Sometimes he would take me to Reds games, but it wasn’t apparent that he liked baseball. We would always leave in the fifth inning and he’d try to convince me that the game was actually over. As a compromise, we’d listen to Marty Brennaman in the car as we drove home. We’d be back in the house before the ninth inning was over, so I’d never know the outcome of the games.
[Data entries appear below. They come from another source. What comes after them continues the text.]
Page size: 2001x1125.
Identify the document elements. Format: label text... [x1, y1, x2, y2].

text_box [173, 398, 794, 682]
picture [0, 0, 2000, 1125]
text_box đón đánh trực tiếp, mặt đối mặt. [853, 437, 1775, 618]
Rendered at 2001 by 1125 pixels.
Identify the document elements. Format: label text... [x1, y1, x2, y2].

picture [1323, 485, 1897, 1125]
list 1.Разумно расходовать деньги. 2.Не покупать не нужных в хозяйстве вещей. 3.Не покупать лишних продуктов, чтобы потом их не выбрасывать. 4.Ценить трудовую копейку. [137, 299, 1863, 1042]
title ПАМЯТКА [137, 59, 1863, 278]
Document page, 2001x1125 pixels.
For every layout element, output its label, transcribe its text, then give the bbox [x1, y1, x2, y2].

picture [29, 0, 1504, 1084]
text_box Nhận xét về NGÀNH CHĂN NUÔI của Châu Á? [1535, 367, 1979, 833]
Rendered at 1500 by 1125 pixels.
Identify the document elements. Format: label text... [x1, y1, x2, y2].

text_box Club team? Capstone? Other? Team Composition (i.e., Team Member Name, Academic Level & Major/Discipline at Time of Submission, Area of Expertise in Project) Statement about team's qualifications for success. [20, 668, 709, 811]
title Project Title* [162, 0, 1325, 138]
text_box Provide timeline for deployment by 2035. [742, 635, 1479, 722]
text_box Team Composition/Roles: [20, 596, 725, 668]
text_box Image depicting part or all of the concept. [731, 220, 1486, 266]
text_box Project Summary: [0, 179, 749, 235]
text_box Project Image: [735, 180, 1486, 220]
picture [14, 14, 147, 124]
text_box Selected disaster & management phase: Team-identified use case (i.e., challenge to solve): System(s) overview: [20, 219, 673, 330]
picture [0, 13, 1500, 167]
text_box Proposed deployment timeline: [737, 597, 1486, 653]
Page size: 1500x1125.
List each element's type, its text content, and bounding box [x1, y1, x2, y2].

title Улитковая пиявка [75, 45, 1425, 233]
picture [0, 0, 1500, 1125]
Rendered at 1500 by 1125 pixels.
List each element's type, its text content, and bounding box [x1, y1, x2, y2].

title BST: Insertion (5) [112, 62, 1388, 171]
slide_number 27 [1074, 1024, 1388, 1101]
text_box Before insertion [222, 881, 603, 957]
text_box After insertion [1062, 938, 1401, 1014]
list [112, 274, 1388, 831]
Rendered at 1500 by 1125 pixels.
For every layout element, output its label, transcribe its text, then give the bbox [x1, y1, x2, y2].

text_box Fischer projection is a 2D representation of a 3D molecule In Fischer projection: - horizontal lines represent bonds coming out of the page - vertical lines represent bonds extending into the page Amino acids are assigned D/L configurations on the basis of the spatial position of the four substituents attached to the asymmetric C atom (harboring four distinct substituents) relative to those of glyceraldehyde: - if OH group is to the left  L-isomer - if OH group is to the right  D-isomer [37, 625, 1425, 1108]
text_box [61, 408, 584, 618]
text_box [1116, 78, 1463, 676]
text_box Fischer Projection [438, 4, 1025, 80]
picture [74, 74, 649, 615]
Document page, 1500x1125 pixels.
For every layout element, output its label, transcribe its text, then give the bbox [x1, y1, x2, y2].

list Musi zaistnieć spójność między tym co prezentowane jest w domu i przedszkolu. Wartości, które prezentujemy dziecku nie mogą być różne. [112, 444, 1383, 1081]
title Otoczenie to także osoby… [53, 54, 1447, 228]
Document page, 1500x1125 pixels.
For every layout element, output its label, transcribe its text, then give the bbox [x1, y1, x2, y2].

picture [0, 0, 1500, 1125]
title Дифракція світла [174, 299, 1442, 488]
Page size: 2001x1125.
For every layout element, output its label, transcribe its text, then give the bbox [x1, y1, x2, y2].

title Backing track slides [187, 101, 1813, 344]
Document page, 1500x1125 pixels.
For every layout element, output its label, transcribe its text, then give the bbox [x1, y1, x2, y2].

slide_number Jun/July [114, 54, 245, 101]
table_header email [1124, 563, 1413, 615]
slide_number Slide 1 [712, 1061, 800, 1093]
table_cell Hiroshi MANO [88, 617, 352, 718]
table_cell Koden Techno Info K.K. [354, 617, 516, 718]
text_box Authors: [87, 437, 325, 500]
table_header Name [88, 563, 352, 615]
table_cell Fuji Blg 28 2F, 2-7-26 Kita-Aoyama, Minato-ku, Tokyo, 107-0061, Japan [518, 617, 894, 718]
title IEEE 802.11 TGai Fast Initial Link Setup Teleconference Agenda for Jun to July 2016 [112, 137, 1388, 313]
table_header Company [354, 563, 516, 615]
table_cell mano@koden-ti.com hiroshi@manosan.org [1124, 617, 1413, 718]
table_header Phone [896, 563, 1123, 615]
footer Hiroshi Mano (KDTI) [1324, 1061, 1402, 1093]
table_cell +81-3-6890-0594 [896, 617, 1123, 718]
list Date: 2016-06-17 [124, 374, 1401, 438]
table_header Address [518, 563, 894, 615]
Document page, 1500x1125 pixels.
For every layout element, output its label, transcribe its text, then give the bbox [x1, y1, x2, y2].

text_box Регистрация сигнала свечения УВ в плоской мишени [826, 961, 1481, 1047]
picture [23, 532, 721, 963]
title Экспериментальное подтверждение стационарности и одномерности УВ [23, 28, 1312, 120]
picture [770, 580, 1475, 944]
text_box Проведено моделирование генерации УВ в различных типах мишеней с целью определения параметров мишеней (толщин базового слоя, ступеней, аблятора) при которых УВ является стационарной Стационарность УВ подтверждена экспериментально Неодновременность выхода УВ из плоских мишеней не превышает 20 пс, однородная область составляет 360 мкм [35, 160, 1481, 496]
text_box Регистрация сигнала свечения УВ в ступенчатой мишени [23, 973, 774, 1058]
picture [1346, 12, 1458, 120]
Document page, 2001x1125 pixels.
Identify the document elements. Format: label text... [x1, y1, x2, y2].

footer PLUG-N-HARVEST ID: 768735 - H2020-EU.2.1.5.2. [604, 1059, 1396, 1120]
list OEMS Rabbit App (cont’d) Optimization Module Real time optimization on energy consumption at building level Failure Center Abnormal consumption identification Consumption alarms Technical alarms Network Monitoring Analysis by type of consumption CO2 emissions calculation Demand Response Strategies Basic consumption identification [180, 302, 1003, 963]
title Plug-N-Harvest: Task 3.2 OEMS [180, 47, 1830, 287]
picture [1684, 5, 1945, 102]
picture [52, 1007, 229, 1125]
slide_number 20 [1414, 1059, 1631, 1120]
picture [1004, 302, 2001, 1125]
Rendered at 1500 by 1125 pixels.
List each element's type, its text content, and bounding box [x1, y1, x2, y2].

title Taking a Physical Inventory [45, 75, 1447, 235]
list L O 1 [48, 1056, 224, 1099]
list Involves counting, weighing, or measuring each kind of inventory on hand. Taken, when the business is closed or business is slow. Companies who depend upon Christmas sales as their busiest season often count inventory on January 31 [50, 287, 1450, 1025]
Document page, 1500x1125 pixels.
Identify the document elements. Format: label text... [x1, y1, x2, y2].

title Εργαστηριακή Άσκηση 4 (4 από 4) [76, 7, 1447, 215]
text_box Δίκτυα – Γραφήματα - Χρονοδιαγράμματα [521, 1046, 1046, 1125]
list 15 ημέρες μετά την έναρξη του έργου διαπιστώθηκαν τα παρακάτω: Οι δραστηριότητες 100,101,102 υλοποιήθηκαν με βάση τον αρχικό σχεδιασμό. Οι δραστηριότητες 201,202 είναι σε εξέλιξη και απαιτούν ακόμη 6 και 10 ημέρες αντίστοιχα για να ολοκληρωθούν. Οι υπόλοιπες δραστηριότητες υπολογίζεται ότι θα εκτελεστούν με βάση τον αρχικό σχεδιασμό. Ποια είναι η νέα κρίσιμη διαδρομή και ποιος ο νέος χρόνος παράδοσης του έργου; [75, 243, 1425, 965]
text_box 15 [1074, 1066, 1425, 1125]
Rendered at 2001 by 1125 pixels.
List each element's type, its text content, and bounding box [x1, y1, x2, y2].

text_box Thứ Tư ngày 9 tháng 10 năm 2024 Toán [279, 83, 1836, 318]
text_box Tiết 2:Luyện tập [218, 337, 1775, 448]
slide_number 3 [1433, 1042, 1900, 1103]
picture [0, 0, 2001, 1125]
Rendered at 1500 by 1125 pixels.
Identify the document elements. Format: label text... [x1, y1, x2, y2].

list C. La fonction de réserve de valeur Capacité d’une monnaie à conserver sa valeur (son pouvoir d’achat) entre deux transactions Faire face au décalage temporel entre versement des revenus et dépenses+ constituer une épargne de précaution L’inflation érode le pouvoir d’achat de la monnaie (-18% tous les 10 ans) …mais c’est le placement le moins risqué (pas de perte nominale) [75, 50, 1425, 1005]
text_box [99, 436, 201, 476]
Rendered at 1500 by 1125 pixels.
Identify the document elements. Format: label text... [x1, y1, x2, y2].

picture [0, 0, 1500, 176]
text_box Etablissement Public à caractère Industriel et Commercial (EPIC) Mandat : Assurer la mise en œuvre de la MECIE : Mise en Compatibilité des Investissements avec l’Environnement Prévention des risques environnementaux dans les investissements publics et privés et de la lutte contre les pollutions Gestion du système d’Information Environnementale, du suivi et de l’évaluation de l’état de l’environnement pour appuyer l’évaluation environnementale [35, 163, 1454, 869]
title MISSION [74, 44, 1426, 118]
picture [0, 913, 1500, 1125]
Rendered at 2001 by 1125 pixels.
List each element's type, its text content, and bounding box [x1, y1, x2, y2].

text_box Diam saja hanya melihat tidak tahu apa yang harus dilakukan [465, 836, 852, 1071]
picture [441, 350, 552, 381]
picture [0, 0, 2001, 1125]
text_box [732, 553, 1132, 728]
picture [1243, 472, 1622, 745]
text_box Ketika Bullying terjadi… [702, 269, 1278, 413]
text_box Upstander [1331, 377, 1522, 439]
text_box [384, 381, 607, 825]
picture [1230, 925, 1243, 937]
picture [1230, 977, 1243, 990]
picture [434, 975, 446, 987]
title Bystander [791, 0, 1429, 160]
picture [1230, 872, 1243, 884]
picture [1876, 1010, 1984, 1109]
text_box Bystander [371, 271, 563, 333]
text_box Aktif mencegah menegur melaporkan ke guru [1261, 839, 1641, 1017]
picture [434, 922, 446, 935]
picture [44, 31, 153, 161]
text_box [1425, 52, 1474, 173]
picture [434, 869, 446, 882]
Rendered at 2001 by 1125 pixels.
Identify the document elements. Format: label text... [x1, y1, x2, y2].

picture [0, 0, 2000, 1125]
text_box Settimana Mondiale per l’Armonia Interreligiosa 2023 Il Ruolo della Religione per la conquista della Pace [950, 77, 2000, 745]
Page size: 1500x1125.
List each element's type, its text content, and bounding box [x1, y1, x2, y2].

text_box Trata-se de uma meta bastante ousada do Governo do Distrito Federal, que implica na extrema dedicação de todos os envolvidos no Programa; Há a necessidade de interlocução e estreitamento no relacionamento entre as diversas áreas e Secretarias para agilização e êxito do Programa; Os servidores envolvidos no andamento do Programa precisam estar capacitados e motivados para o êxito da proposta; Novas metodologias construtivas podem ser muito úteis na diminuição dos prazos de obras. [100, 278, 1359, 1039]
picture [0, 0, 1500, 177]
When I was in college, I invited my boyfriend home for Thanksgiving, because his family lived in San Diego and it wasn’t convenient or affordable for him to fly home. I assured him that my family would love him, and made out in front of our dormitory waiting for my grandparents to pick us up. When they arrived, the look on my grandmother’s face was one of displeasure and fear because I didn’t think it was important to tell them he was African American. After much embarrassment for them, and some coaxing, we started the drive. We were fortunate we didn’t lose them that day, too. By the end of the weekend, my grandfather decided that he liked this gentleman very much because they both had ties to the Navy, and he gave him a firm handshake and a salute with his dead hand when they dropped us off. Even several years later, my grandfather still asked about him and asked why we weren’t together and married. He referred to my next boyfriend as, “the old man” and the “cradle robber” since he was considerably older than I was.

He was the peacemaker in a family of mischievous deviants. A diplomat, he could explain away every misunderstanding, every passive aggressive attempt at baiting, every wrong doing, and every tear. He stood up for himself when he needed, but he was happy to play ignorant to most disagreements. He gave all of his daughters a quarter once a week and told them each it was because they were his favorite.

He meant a lot of things to a lot of different people, and he was the glue that kept our family together.

They don’t let you put any of those stories in the paper, though.